--- PROBLEM TO WORK ON ---
Reproduce the workshop text on demobilized children word for word, starting at "In order to" and ending at "the judicial system.".

--- DOCUMENT TEXT ---
= = = =
The recruitment of these children can take several forms: kidnapping, forced enrollment, financial and material incentives or directly within schools under the control of violent-extremist groups.

Understanding what type of assistance should be provided to demobilized children and their community of origin is a highly complex effort. It is hard to identify appropriate care institutions for these underage children or to manage and approach those which have committed violent crimes (including murders) within these groups.

Through working groups and plenary sessions, this workshop allowed participants from Burkina Faso, Chad, Mali, Mauritania, Niger, and Senegal to bring their input and their specific views and experiences on these difficult topics. Experts from the security, justice and children welfare sectors have been able to share their expertise and their experience while also engaging members of MINUSMA, UNHCR, OHCHR, and UNICEF.

In order to address this phenomenon, participants underlined the need to increase coordination between the various services and actors and regarding the means to be taken to achieve greater coordination between all actors. They have also highlighted the importance of preventing further victimization of children during their contact with the judicial system.
= = = =
--- DATA UNDER STUDY ---
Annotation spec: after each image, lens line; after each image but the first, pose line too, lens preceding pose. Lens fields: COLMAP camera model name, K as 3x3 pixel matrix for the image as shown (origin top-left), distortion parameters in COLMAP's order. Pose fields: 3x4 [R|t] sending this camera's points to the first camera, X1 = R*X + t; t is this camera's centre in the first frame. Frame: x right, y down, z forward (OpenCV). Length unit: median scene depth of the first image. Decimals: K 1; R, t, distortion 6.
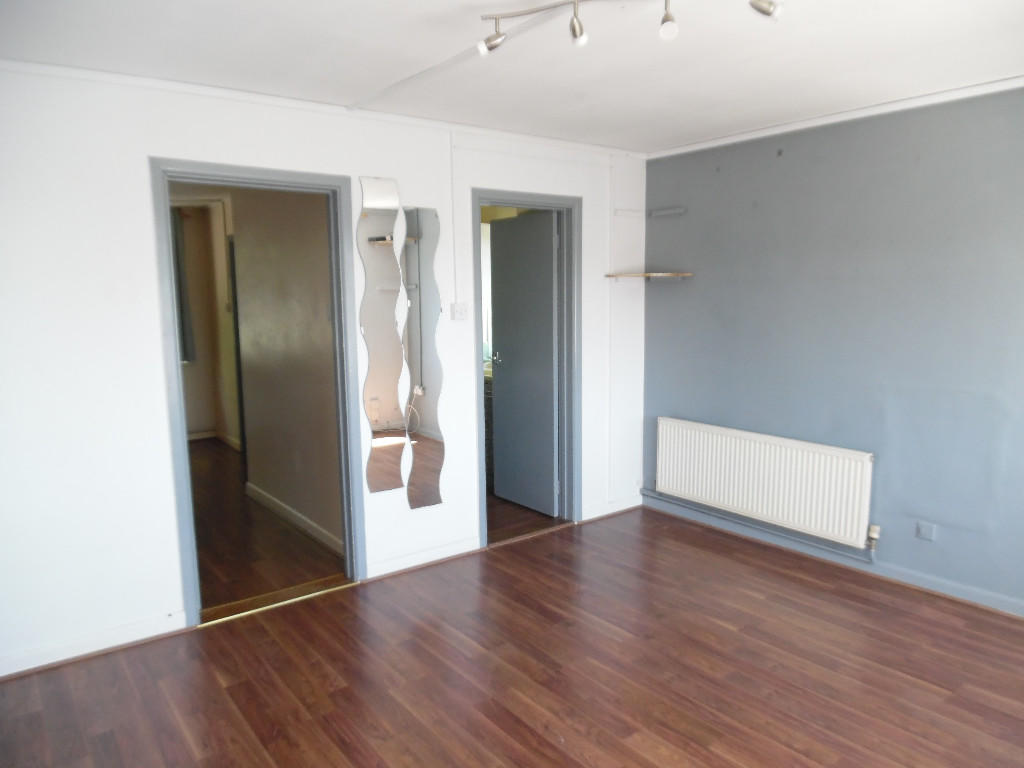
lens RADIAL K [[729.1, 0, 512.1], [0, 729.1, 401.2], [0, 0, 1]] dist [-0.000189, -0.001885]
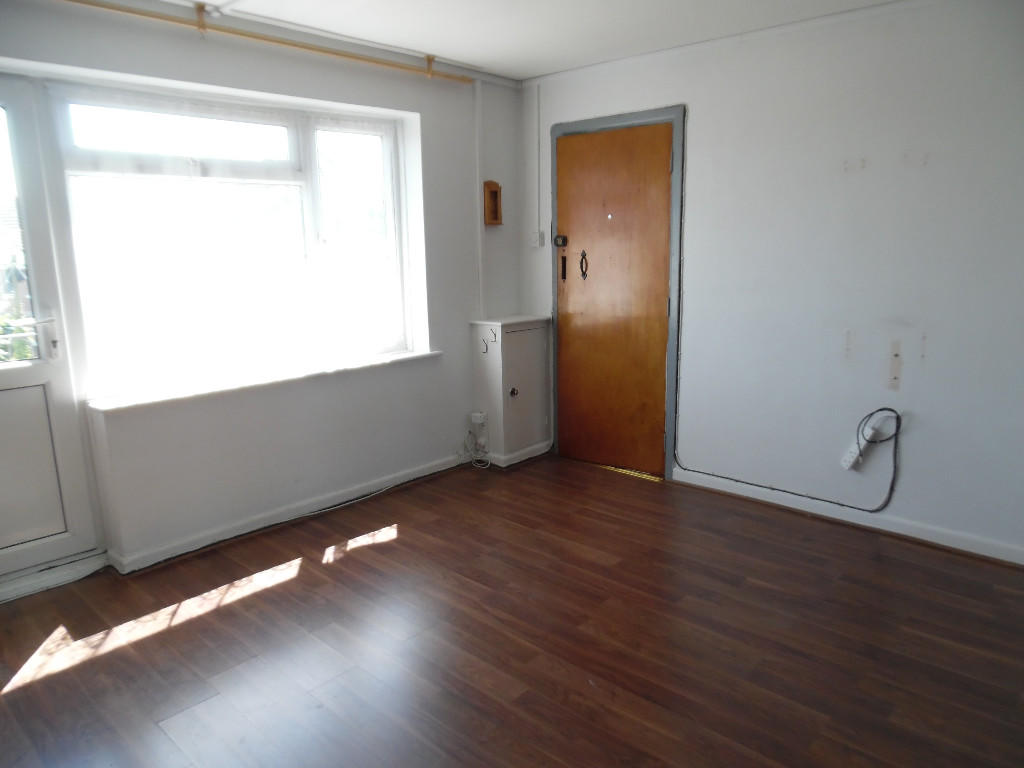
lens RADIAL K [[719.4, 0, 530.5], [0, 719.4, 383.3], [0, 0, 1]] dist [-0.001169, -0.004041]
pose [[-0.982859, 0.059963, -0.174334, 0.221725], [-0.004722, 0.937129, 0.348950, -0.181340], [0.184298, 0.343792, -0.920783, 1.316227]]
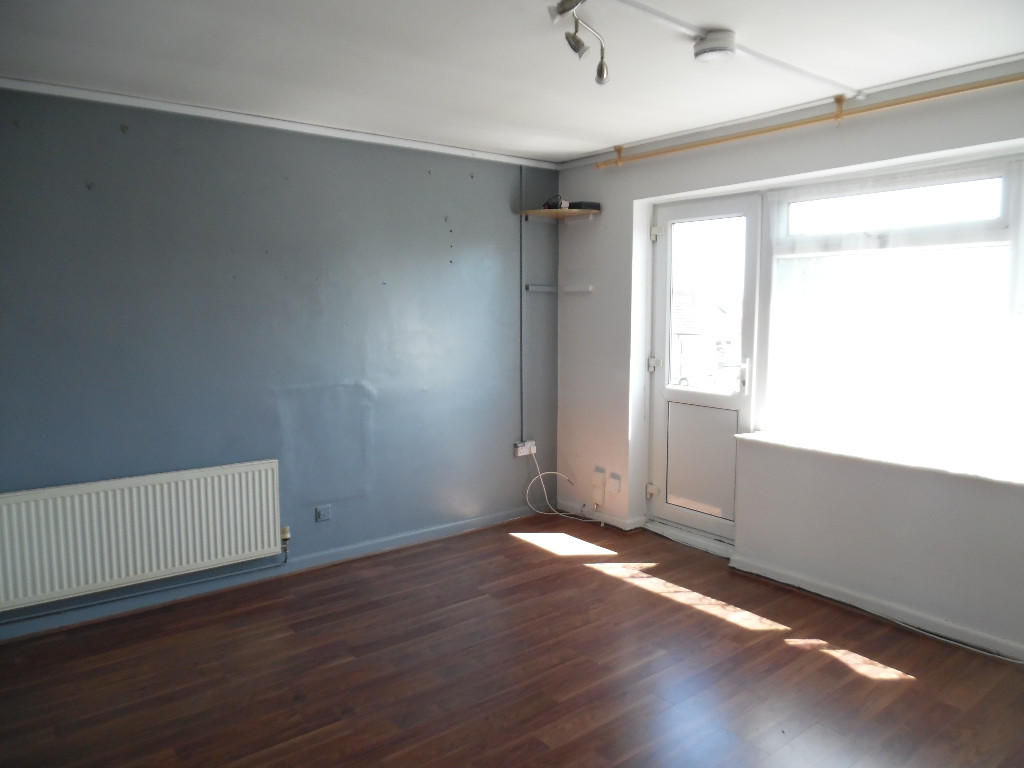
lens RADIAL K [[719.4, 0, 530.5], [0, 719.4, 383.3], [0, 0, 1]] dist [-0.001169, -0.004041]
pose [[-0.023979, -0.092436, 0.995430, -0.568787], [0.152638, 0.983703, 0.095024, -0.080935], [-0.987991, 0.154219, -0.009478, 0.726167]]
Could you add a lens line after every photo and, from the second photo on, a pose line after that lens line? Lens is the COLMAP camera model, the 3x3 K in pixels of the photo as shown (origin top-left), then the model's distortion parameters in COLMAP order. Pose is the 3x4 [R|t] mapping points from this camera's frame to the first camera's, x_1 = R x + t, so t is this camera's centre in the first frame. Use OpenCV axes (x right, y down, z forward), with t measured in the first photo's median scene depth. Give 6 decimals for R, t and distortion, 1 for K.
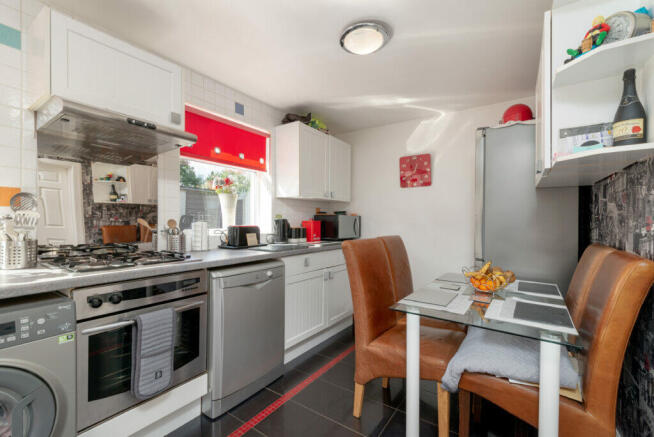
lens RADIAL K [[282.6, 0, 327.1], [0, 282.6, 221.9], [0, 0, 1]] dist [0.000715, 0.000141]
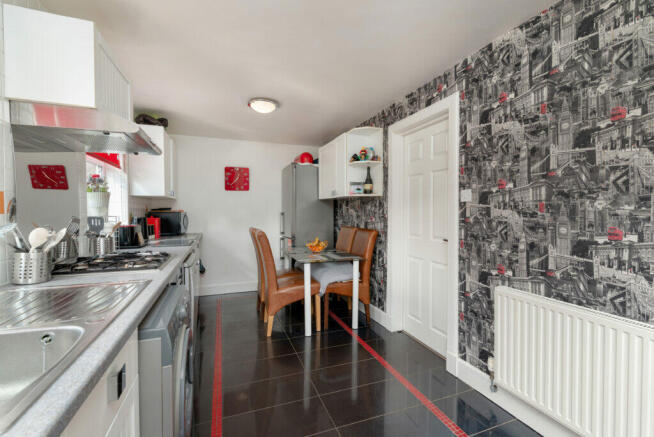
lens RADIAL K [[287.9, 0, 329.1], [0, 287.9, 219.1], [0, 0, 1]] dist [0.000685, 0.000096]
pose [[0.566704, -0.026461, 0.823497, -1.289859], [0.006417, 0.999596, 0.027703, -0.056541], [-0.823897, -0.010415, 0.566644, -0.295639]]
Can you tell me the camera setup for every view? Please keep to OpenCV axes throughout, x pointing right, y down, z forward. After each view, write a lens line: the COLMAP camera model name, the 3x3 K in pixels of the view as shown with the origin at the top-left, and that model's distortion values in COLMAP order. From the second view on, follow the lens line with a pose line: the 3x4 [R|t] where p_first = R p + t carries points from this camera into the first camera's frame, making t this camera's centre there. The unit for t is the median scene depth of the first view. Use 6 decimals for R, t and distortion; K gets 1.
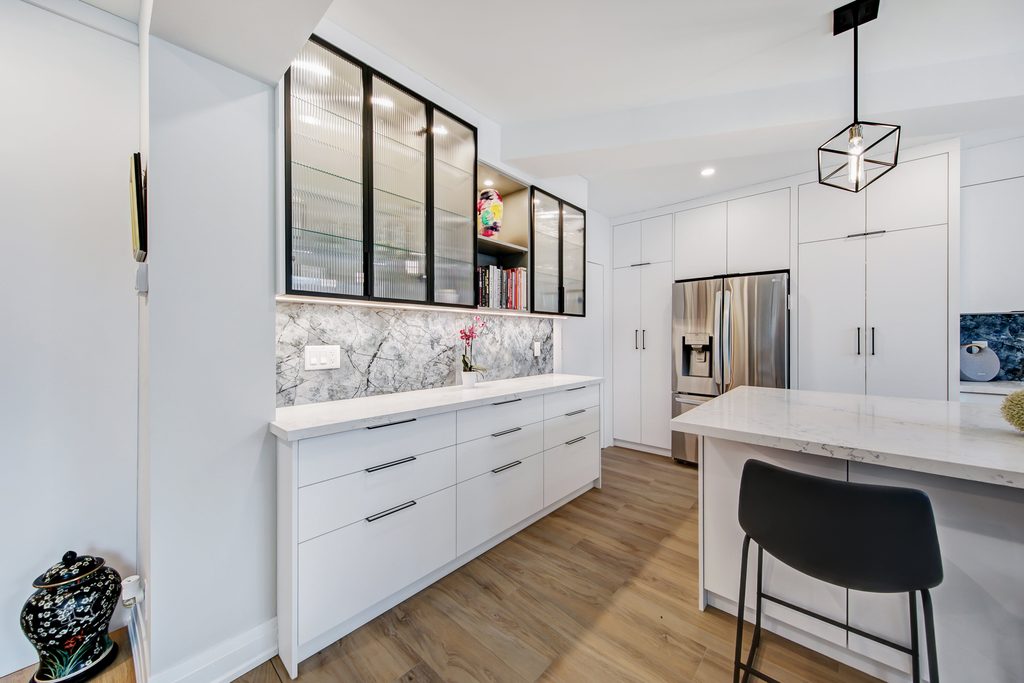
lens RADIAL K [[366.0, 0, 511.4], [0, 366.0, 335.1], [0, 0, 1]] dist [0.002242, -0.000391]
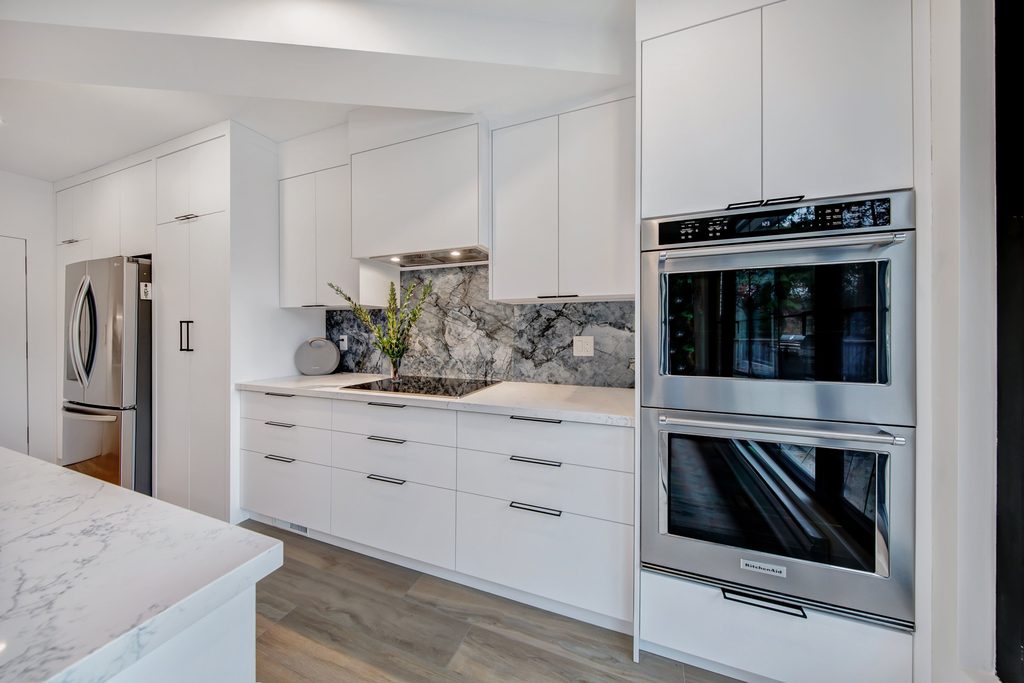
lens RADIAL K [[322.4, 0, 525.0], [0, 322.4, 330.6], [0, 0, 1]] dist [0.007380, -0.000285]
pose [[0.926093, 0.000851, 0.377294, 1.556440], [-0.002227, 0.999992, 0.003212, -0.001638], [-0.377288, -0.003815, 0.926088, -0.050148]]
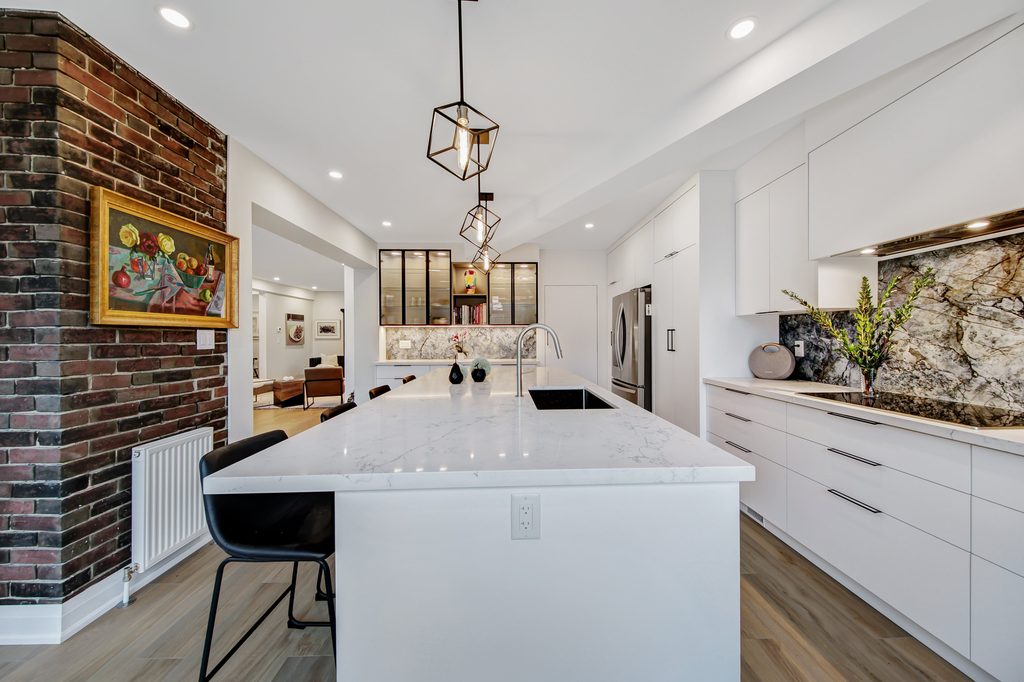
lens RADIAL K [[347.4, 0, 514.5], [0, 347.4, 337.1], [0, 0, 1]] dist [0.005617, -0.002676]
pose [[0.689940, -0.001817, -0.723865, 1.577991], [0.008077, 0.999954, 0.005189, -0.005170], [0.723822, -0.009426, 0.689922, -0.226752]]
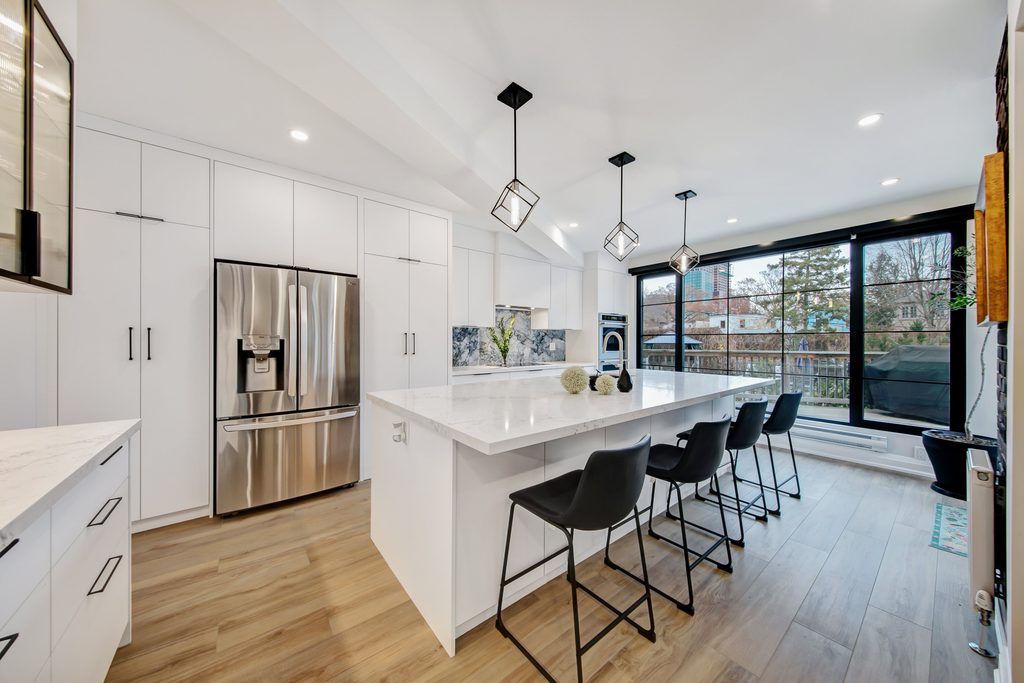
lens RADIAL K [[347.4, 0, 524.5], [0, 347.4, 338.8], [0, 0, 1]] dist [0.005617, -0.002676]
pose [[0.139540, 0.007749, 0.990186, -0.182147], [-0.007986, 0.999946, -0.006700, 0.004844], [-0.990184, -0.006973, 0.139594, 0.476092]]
= = = =
--- RESULT BELOW ---
In order to address this phenomenon, participants underlined the need to increase coordination between the various services and actors and regarding the means to be taken to achieve greater coordination between all actors. They have also highlighted the importance of preventing further victimization of children during their contact with the judicial system.